Exploratory Data Analysis (EDA)
#providing summary of the features of interest in the reduced data set
summary(heart2)
## heart.education heart.cigsPerDay heart.heartRate heart.sysBP
## Min. :1.000 Min. : 0.000 Min. : 44.00 Min. : 83.5
## 1st Qu.:1.000 1st Qu.: 0.000 1st Qu.: 68.00 1st Qu.:117.0
## Median :2.000 Median : 0.000 Median : 75.00 Median :128.0
## Mean :1.979 Mean : 9.006 Mean : 75.88 Mean :132.4
## 3rd Qu.:3.000 3rd Qu.:20.000 3rd Qu.: 83.00 3rd Qu.:144.0
## Max. :4.000 Max. :70.000 Max. :143.00 Max. :295.0
## NA's :105 NA's :29 NA's :1
## heart.diaBP
## Min. : 48.0
## 1st Qu.: 75.0
## Median : 82.0
## Mean : 82.9
## 3rd Qu.: 90.0
## Max. :142.5
##
EDA Objectives
The primary objective of an exploratory data analysis is to assess the data before making any assumptions about it. It provides a look at any data entry errors, and assits with understanding patterns in the data, as well as find any anomalies in the data.
Feature Variable Analysis
As mentioned there are some missing values in the features of interest.
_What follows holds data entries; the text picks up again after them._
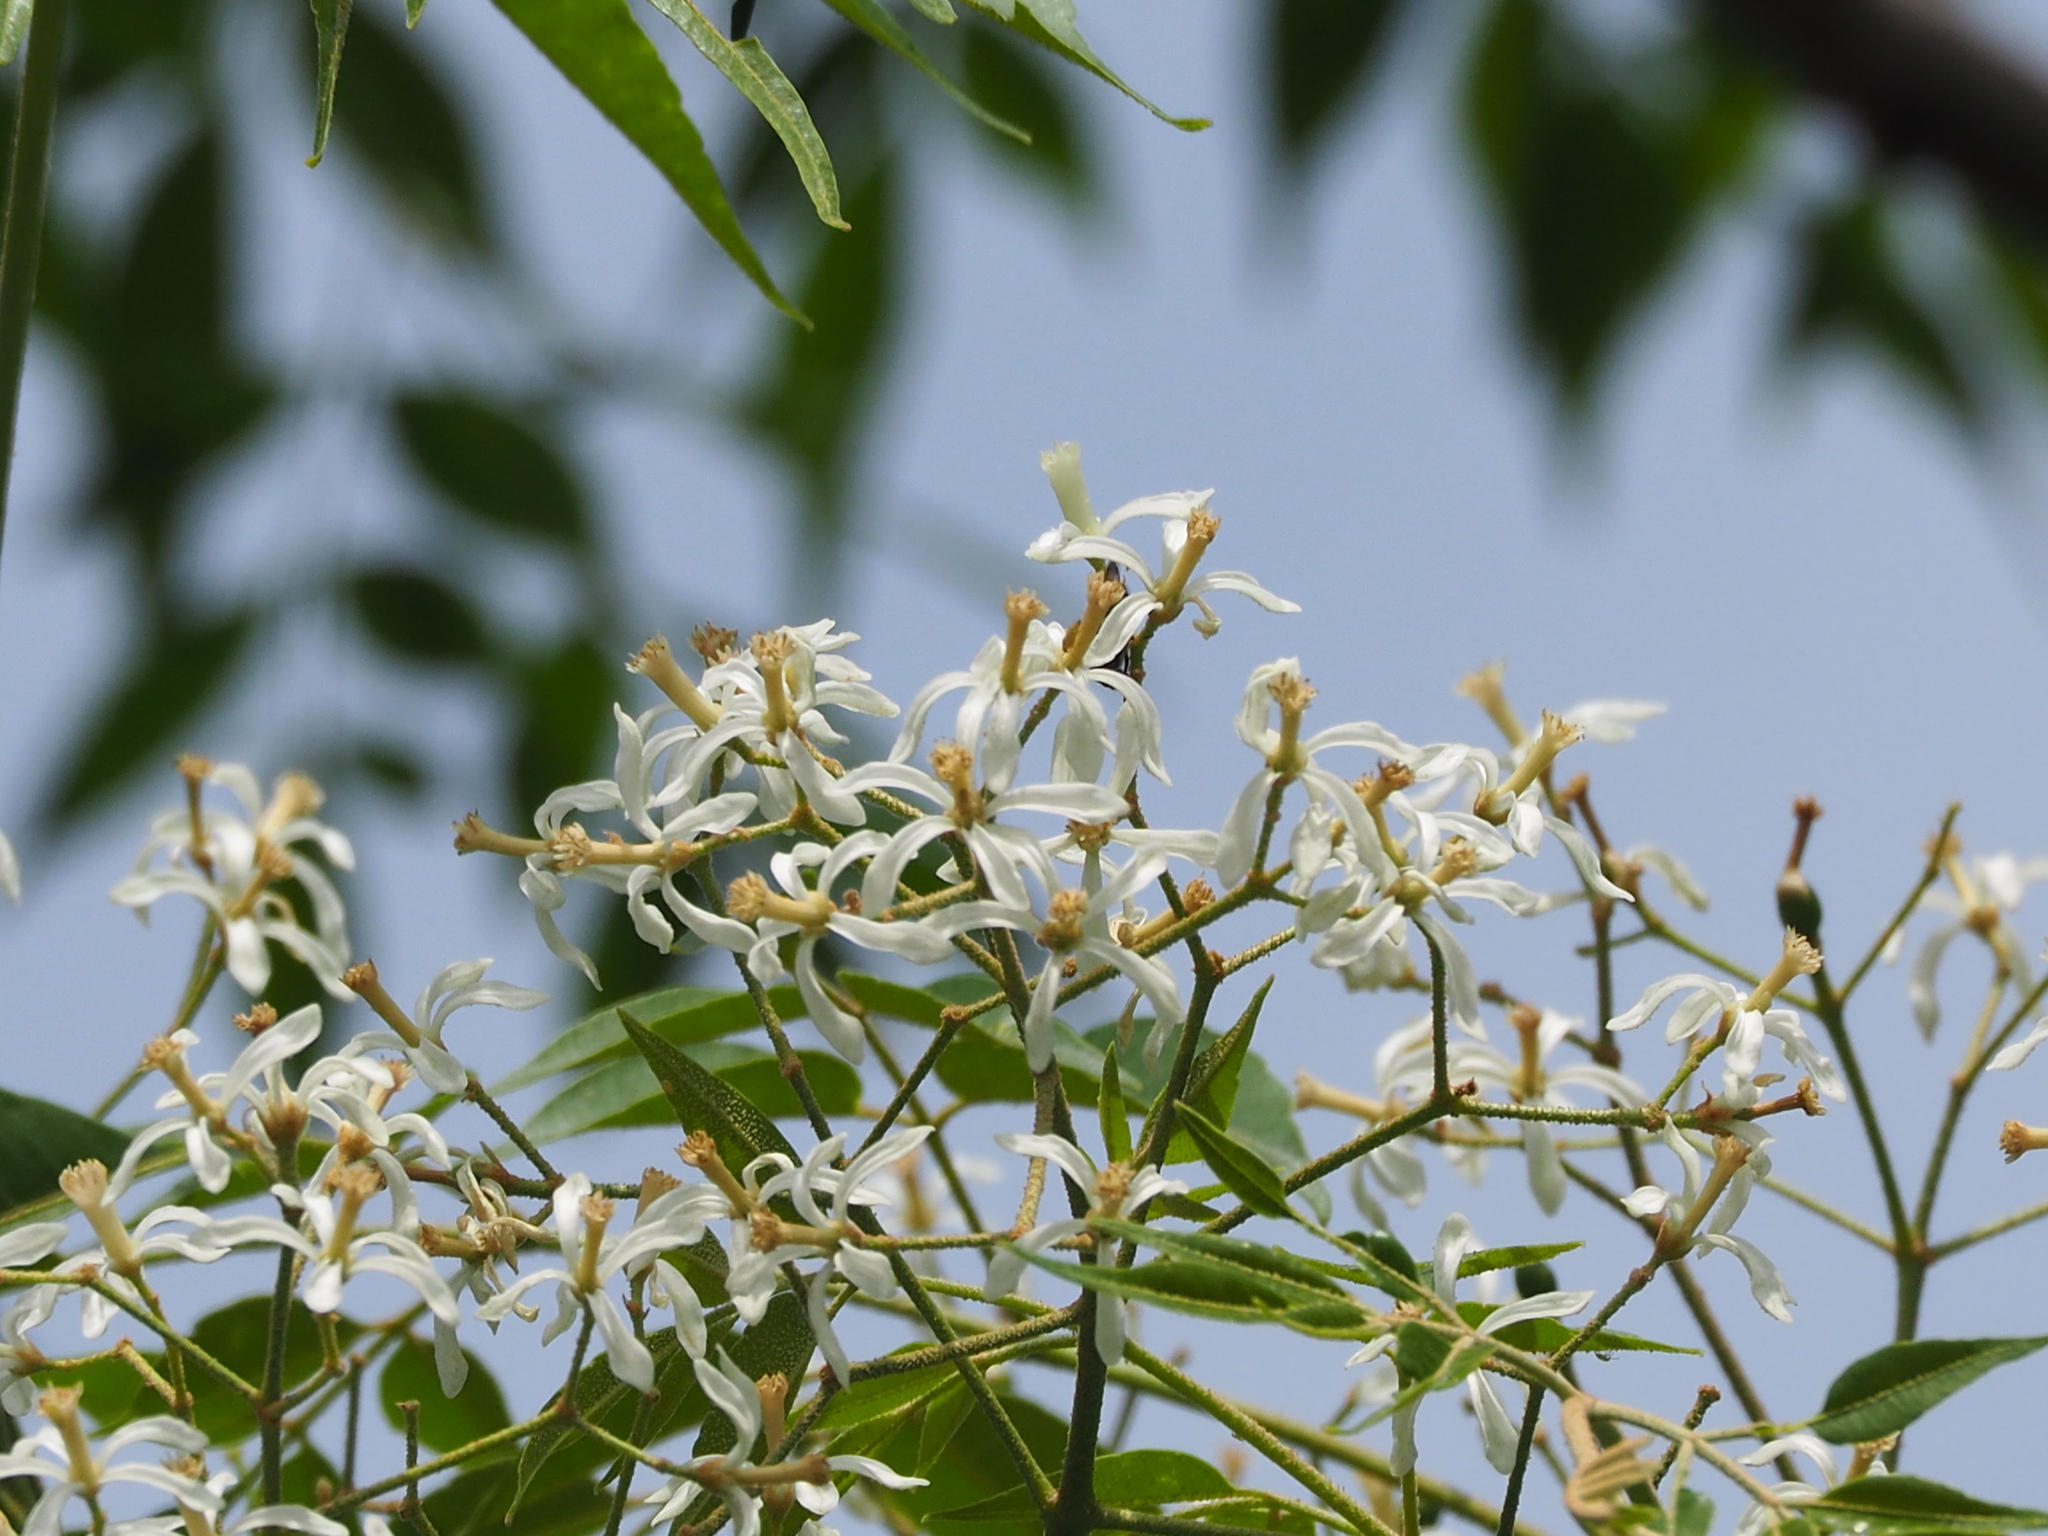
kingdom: Plantae
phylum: Tracheophyta
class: Magnoliopsida
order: Sapindales
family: Meliaceae
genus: Melia
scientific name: Melia azedarach
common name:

Heart rate contains 1 missing value, cigarettes per day contains 29 missing values, and education contains 105 missing values. The blood pressure measure features do not contain any missing values. Education is a categorical value as the results can only be the numbers 1 through 4 and each number represents a specific level of educational attainment. The remaining features are all numerical values with varied ranges.
Correlations between numerical features
All the numerical features has the potential to be correlated as that is part of the purpose of this report.
Potential dependency between categorical variables
As there is only one categorical variable being used in this analysis, there is no concern for categorical feature dependency.